— What you need to do —
Reproduce the lines from the line with "৫ জুলাই কবি, সংগঠক" to the line with "ধারাবাহিক উপন্যাস", substituting "পদ্য" for "কবিতা" and changing nothing else.

(Data drawn from a collection)
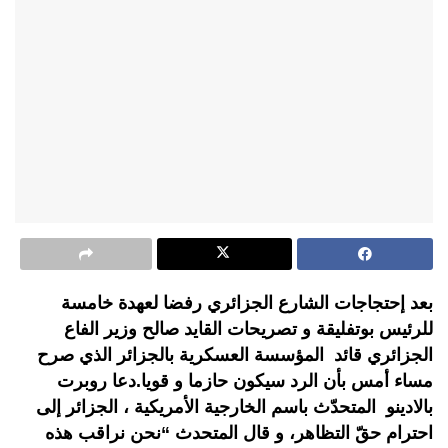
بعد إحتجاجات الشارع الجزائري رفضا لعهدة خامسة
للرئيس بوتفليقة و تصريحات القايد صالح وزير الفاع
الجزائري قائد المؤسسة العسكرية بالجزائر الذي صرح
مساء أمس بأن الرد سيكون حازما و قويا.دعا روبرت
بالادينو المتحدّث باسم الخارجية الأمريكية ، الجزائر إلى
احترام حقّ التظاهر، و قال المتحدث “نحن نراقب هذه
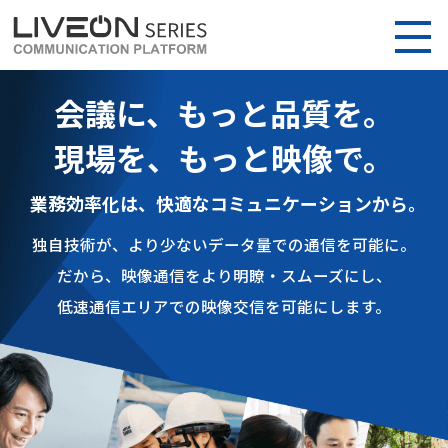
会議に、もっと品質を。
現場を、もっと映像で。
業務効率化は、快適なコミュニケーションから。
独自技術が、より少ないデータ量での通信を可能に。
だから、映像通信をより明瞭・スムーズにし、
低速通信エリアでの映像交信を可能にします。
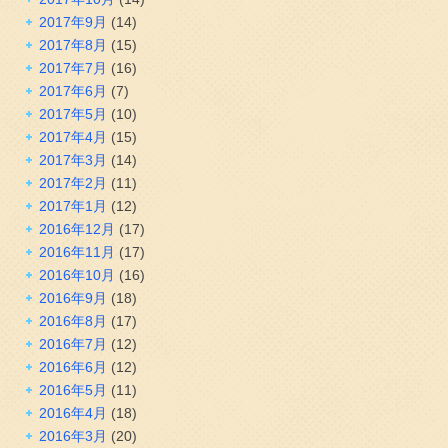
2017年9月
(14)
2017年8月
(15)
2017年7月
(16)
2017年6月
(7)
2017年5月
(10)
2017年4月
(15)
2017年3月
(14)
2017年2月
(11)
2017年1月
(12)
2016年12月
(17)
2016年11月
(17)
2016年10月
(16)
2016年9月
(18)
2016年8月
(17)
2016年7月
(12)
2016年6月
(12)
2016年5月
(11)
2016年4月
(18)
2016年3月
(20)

--

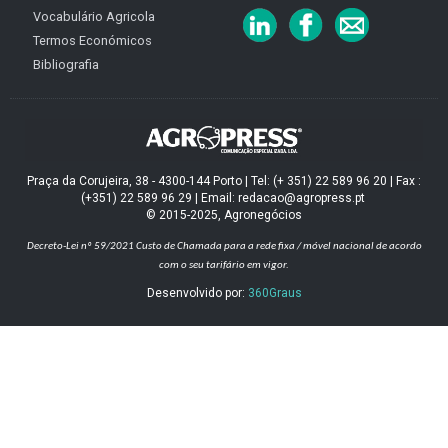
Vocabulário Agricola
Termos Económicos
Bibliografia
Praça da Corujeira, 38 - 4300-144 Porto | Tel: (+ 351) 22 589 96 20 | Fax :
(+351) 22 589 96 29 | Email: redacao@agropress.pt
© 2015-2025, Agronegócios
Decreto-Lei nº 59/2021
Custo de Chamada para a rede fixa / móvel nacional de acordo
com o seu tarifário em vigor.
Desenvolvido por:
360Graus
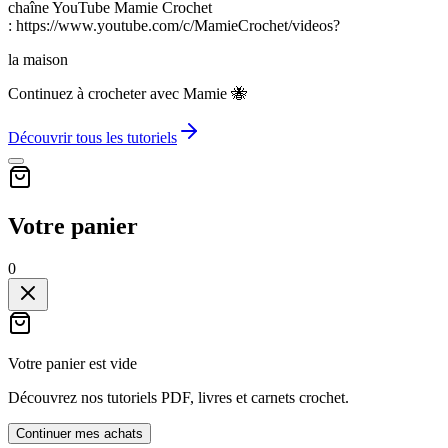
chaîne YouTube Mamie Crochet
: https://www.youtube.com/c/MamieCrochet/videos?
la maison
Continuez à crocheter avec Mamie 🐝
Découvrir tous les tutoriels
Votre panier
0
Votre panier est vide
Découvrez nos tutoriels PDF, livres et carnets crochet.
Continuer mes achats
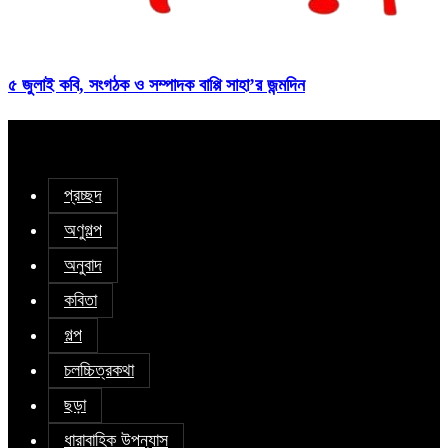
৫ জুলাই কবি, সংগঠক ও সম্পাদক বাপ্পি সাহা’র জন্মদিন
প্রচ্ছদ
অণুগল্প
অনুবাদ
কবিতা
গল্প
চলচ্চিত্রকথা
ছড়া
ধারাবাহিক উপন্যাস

...

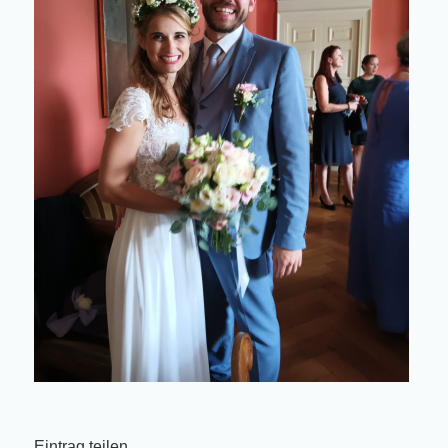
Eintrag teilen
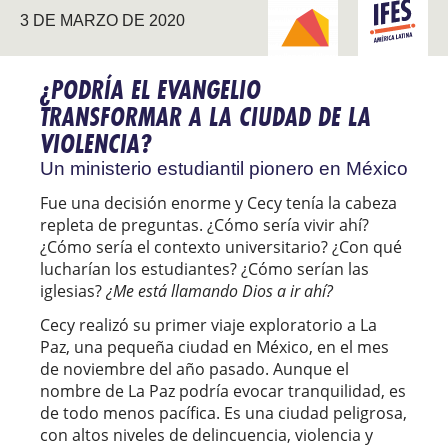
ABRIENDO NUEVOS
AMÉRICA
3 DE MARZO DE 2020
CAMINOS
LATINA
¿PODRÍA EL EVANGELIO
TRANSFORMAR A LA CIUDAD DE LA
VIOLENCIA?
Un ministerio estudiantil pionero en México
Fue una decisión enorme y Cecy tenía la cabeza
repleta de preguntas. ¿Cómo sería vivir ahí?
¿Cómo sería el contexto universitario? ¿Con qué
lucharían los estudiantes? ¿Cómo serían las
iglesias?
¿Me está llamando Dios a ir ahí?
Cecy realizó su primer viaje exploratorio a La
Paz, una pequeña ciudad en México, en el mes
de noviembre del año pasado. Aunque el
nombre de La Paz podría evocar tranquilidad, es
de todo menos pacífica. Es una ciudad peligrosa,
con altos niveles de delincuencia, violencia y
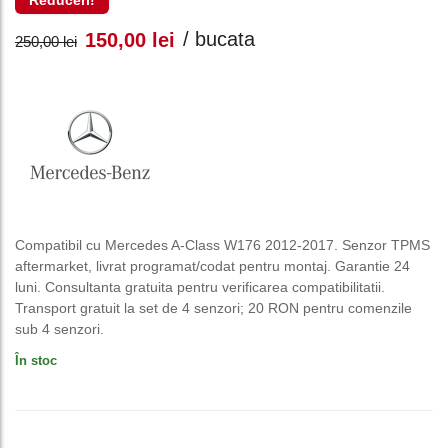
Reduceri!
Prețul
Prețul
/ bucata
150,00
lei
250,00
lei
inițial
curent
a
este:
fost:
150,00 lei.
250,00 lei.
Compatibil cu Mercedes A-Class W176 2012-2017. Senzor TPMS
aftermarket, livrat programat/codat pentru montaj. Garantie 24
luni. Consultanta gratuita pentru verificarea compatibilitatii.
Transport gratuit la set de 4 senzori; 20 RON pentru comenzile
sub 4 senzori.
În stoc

— Finished exercise —
৫ জুলাই কবি, সংগঠক ও সম্পাদক বাপ্পি সাহা’র জন্মদিন
প্রচ্ছদ
অণুগল্প
অনুবাদ
পদ্য
গল্প
চলচ্চিত্রকথা
ছড়া
ধারাবাহিক উপন্যাস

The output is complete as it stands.